### Exercise details
From the listing below, copy each line that contains the word "class", treating uppercase and lowercase as different.

### Data entries
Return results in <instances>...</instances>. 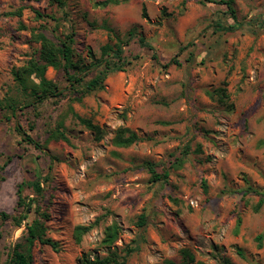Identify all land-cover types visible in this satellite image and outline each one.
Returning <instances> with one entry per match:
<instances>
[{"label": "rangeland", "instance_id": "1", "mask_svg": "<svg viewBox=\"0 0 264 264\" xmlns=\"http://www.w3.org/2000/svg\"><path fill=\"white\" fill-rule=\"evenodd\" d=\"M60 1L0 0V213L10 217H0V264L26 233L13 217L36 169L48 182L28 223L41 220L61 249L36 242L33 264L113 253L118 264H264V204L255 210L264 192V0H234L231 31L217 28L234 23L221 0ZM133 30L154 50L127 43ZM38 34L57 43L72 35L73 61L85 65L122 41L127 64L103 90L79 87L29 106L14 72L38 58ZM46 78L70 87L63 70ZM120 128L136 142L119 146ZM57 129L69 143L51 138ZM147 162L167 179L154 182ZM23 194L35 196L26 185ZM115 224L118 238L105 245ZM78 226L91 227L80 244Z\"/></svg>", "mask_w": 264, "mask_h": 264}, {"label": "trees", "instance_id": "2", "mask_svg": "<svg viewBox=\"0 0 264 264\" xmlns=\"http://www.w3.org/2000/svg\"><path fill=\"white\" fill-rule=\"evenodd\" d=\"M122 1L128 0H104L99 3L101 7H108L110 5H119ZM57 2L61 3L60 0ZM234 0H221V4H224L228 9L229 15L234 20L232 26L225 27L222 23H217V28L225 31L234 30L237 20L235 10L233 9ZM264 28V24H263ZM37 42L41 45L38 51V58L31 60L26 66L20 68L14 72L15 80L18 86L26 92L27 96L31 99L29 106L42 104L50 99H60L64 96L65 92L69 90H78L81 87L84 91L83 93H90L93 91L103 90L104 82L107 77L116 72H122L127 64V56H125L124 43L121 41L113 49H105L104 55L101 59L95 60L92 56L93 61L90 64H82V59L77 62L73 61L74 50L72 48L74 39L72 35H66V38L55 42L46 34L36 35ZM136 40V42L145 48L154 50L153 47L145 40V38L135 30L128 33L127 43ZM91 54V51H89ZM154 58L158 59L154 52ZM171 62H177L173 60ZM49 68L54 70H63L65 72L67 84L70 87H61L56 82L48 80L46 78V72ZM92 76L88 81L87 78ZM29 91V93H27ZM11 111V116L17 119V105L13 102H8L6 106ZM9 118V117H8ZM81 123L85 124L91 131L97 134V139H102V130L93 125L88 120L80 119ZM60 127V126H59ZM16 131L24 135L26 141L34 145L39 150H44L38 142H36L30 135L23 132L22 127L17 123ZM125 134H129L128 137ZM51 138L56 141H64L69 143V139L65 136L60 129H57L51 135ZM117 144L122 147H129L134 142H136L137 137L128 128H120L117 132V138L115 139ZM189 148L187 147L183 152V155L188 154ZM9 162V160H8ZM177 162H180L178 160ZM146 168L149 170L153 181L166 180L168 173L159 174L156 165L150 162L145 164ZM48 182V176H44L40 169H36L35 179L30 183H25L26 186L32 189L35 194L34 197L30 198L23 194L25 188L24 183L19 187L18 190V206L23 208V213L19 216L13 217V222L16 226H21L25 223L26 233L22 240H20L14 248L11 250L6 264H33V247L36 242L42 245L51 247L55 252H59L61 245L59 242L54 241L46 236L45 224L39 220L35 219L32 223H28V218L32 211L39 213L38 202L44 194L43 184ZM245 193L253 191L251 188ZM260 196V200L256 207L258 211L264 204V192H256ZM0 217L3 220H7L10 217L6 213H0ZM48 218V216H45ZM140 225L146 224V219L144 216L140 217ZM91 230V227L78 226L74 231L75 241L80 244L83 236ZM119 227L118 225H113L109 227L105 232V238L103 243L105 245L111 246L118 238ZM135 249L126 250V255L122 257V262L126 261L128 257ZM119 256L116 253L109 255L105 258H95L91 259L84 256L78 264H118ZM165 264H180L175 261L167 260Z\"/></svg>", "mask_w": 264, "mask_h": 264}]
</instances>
...
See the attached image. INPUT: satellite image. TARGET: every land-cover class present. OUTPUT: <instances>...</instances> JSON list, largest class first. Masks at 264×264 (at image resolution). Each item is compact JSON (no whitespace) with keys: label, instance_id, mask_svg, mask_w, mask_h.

### Task answer
See the attached image. INPUT: satellite image. TARGET: every land-cover class present. OUTPUT: <instances>...</instances> JSON list, largest class first. Masks at 264×264 (at image resolution). Each item is compact JSON (no whitespace) with keys: label, instance_id, mask_svg, mask_w, mask_h.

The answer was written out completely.